*Instructions for the task*
When you reach the entries below, transcribe each line word for word.

*Input data*

------------------------

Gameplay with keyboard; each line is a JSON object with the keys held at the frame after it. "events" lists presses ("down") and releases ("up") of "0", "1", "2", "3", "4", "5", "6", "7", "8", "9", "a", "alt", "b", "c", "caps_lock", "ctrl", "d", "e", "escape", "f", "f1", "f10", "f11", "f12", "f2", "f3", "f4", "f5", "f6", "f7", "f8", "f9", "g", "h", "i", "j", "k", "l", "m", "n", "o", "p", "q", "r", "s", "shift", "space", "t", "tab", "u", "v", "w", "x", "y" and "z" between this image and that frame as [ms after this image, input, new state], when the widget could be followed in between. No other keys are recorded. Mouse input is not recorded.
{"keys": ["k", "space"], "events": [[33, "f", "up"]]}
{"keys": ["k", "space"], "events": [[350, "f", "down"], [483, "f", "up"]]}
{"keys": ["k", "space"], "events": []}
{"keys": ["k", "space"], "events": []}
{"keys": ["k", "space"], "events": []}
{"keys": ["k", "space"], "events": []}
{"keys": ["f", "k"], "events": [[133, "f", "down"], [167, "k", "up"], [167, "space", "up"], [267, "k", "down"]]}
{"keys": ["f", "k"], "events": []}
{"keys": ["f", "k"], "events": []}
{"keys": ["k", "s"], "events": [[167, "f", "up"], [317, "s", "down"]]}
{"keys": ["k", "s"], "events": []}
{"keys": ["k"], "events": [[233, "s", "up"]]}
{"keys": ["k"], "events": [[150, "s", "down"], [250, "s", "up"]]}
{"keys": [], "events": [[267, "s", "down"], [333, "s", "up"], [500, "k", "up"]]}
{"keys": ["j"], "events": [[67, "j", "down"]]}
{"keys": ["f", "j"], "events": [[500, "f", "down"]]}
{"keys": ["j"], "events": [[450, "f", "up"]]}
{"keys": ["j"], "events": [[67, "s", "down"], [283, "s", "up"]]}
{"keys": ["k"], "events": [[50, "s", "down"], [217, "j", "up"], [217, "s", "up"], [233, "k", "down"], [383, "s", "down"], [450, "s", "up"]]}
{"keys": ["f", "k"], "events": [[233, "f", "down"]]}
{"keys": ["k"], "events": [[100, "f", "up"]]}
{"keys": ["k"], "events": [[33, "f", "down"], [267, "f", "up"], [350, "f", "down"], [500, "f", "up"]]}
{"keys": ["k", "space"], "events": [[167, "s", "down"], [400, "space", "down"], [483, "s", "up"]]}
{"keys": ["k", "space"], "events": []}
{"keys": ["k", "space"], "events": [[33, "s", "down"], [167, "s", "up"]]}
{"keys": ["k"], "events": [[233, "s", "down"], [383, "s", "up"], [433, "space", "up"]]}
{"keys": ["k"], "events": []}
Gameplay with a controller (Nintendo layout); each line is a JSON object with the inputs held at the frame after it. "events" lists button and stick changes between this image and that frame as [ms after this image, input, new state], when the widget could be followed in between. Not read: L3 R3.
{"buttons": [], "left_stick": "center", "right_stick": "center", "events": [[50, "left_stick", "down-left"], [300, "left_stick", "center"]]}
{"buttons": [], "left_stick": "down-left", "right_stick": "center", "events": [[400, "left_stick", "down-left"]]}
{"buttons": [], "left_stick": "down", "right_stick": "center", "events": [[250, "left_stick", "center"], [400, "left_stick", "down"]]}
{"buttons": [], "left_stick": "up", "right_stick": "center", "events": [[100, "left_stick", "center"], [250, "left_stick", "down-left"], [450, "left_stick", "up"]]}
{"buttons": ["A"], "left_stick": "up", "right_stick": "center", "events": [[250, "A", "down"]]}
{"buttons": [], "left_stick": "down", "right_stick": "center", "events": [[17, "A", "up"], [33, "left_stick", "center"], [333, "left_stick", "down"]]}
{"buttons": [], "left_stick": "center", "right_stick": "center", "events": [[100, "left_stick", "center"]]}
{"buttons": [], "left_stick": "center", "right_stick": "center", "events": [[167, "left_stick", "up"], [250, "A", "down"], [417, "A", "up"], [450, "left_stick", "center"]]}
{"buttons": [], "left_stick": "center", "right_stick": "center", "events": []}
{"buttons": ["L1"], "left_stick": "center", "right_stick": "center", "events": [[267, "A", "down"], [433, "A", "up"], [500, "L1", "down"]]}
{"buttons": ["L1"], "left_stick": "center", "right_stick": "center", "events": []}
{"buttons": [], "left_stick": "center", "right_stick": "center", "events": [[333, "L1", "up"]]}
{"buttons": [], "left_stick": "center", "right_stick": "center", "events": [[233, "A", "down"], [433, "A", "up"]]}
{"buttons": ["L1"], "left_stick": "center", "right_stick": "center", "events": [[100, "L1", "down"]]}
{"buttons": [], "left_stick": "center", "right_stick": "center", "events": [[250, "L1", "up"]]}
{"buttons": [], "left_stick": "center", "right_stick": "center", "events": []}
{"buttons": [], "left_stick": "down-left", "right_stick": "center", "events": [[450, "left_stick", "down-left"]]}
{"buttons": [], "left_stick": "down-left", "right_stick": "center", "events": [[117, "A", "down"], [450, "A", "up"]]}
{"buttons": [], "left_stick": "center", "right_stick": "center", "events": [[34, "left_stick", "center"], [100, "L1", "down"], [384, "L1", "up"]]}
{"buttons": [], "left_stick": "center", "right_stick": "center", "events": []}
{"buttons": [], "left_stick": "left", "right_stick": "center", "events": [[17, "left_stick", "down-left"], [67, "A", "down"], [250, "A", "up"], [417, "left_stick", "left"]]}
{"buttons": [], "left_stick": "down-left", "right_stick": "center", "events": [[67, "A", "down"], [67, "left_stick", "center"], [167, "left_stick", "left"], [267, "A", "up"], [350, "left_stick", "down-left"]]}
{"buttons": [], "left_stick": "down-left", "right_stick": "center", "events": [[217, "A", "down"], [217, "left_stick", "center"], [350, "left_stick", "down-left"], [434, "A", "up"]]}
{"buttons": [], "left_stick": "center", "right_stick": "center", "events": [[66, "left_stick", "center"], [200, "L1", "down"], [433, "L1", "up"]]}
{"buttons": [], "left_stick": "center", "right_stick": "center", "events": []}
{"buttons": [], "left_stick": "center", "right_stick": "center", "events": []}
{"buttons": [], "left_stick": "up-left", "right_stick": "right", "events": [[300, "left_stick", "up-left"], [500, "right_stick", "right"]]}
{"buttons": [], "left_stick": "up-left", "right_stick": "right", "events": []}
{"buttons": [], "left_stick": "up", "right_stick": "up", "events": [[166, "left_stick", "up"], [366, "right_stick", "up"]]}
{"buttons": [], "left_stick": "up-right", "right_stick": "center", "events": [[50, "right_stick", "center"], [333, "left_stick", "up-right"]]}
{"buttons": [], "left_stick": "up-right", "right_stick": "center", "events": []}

------------------------

*Exercise response*
Gameplay with keyboard; each line is a JSON object with the keys held at the frame after it. "events" lists presses ("down") and releases ("up") of "0", "1", "2", "3", "4", "5", "6", "7", "8", "9", "a", "alt", "b", "c", "caps_lock", "ctrl", "d", "e", "escape", "f", "f1", "f10", "f11", "f12", "f2", "f3", "f4", "f5", "f6", "f7", "f8", "f9", "g", "h", "i", "j", "k", "l", "m", "n", "o", "p", "q", "r", "s", "shift", "space", "t", "tab", "u", "v", "w", "x", "y" and "z" between this image and that frame as [ms after this image, input, new state], when the widget could be followed in between. No other keys are recorded. Mouse input is not recorded.
{"keys": ["k", "space"], "events": [[33, "f", "up"]]}
{"keys": ["k", "space"], "events": [[350, "f", "down"], [483, "f", "up"]]}
{"keys": ["k", "space"], "events": []}
{"keys": ["k", "space"], "events": []}
{"keys": ["k", "space"], "events": []}
{"keys": ["k", "space"], "events": []}
{"keys": ["f", "k"], "events": [[133, "f", "down"], [167, "k", "up"], [167, "space", "up"], [267, "k", "down"]]}
{"keys": ["f", "k"], "events": []}
{"keys": ["f", "k"], "events": []}
{"keys": ["k", "s"], "events": [[167, "f", "up"], [317, "s", "down"]]}
{"keys": ["k", "s"], "events": []}
{"keys": ["k"], "events": [[233, "s", "up"]]}
{"keys": ["k"], "events": [[150, "s", "down"], [250, "s", "up"]]}
{"keys": [], "events": [[267, "s", "down"], [333, "s", "up"], [500, "k", "up"]]}
{"keys": ["j"], "events": [[67, "j", "down"]]}
{"keys": ["f", "j"], "events": [[500, "f", "down"]]}
{"keys": ["j"], "events": [[450, "f", "up"]]}
{"keys": ["j"], "events": [[67, "s", "down"], [283, "s", "up"]]}
{"keys": ["k"], "events": [[50, "s", "down"], [217, "j", "up"], [217, "s", "up"], [233, "k", "down"], [383, "s", "down"], [450, "s", "up"]]}
{"keys": ["f", "k"], "events": [[233, "f", "down"]]}
{"keys": ["k"], "events": [[100, "f", "up"]]}
{"keys": ["k"], "events": [[33, "f", "down"], [267, "f", "up"], [350, "f", "down"], [500, "f", "up"]]}
{"keys": ["k", "space"], "events": [[167, "s", "down"], [400, "space", "down"], [483, "s", "up"]]}
{"keys": ["k", "space"], "events": []}
{"keys": ["k", "space"], "events": [[33, "s", "down"], [167, "s", "up"]]}
{"keys": ["k"], "events": [[233, "s", "down"], [383, "s", "up"], [433, "space", "up"]]}
{"keys": ["k"], "events": []}
Gameplay with a controller (Nintendo layout); each line is a JSON object with the inputs held at the frame after it. "events" lists button and stick changes between this image and that frame as [ms after this image, input, new state], when the widget could be followed in between. Not read: L3 R3.
{"buttons": [], "left_stick": "center", "right_stick": "center", "events": [[50, "left_stick", "down-left"], [300, "left_stick", "center"]]}
{"buttons": [], "left_stick": "down-left", "right_stick": "center", "events": [[400, "left_stick", "down-left"]]}
{"buttons": [], "left_stick": "down", "right_stick": "center", "events": [[250, "left_stick", "center"], [400, "left_stick", "down"]]}
{"buttons": [], "left_stick": "up", "right_stick": "center", "events": [[100, "left_stick", "center"], [250, "left_stick", "down-left"], [450, "left_stick", "up"]]}
{"buttons": ["A"], "left_stick": "up", "right_stick": "center", "events": [[250, "A", "down"]]}
{"buttons": [], "left_stick": "down", "right_stick": "center", "events": [[17, "A", "up"], [33, "left_stick", "center"], [333, "left_stick", "down"]]}
{"buttons": [], "left_stick": "center", "right_stick": "center", "events": [[100, "left_stick", "center"]]}
{"buttons": [], "left_stick": "center", "right_stick": "center", "events": [[167, "left_stick", "up"], [250, "A", "down"], [417, "A", "up"], [450, "left_stick", "center"]]}
{"buttons": [], "left_stick": "center", "right_stick": "center", "events": []}
{"buttons": ["L1"], "left_stick": "center", "right_stick": "center", "events": [[267, "A", "down"], [433, "A", "up"], [500, "L1", "down"]]}
{"buttons": ["L1"], "left_stick": "center", "right_stick": "center", "events": []}
{"buttons": [], "left_stick": "center", "right_stick": "center", "events": [[333, "L1", "up"]]}
{"buttons": [], "left_stick": "center", "right_stick": "center", "events": [[233, "A", "down"], [433, "A", "up"]]}
{"buttons": ["L1"], "left_stick": "center", "right_stick": "center", "events": [[100, "L1", "down"]]}
{"buttons": [], "left_stick": "center", "right_stick": "center", "events": [[250, "L1", "up"]]}
{"buttons": [], "left_stick": "center", "right_stick": "center", "events": []}
{"buttons": [], "left_stick": "down-left", "right_stick": "center", "events": [[450, "left_stick", "down-left"]]}
{"buttons": [], "left_stick": "down-left", "right_stick": "center", "events": [[117, "A", "down"], [450, "A", "up"]]}
{"buttons": [], "left_stick": "center", "right_stick": "center", "events": [[34, "left_stick", "center"], [100, "L1", "down"], [384, "L1", "up"]]}
{"buttons": [], "left_stick": "center", "right_stick": "center", "events": []}
{"buttons": [], "left_stick": "left", "right_stick": "center", "events": [[17, "left_stick", "down-left"], [67, "A", "down"], [250, "A", "up"], [417, "left_stick", "left"]]}
{"buttons": [], "left_stick": "down-left", "right_stick": "center", "events": [[67, "A", "down"], [67, "left_stick", "center"], [167, "left_stick", "left"], [267, "A", "up"], [350, "left_stick", "down-left"]]}
{"buttons": [], "left_stick": "down-left", "right_stick": "center", "events": [[217, "A", "down"], [217, "left_stick", "center"], [350, "left_stick", "down-left"], [434, "A", "up"]]}
{"buttons": [], "left_stick": "center", "right_stick": "center", "events": [[66, "left_stick", "center"], [200, "L1", "down"], [433, "L1", "up"]]}
{"buttons": [], "left_stick": "center", "right_stick": "center", "events": []}
{"buttons": [], "left_stick": "center", "right_stick": "center", "events": []}
{"buttons": [], "left_stick": "up-left", "right_stick": "right", "events": [[300, "left_stick", "up-left"], [500, "right_stick", "right"]]}
{"buttons": [], "left_stick": "up-left", "right_stick": "right", "events": []}
{"buttons": [], "left_stick": "up", "right_stick": "up", "events": [[166, "left_stick", "up"], [366, "right_stick", "up"]]}
{"buttons": [], "left_stick": "up-right", "right_stick": "center", "events": [[50, "right_stick", "center"], [333, "left_stick", "up-right"]]}
{"buttons": [], "left_stick": "up-right", "right_stick": "center", "events": []}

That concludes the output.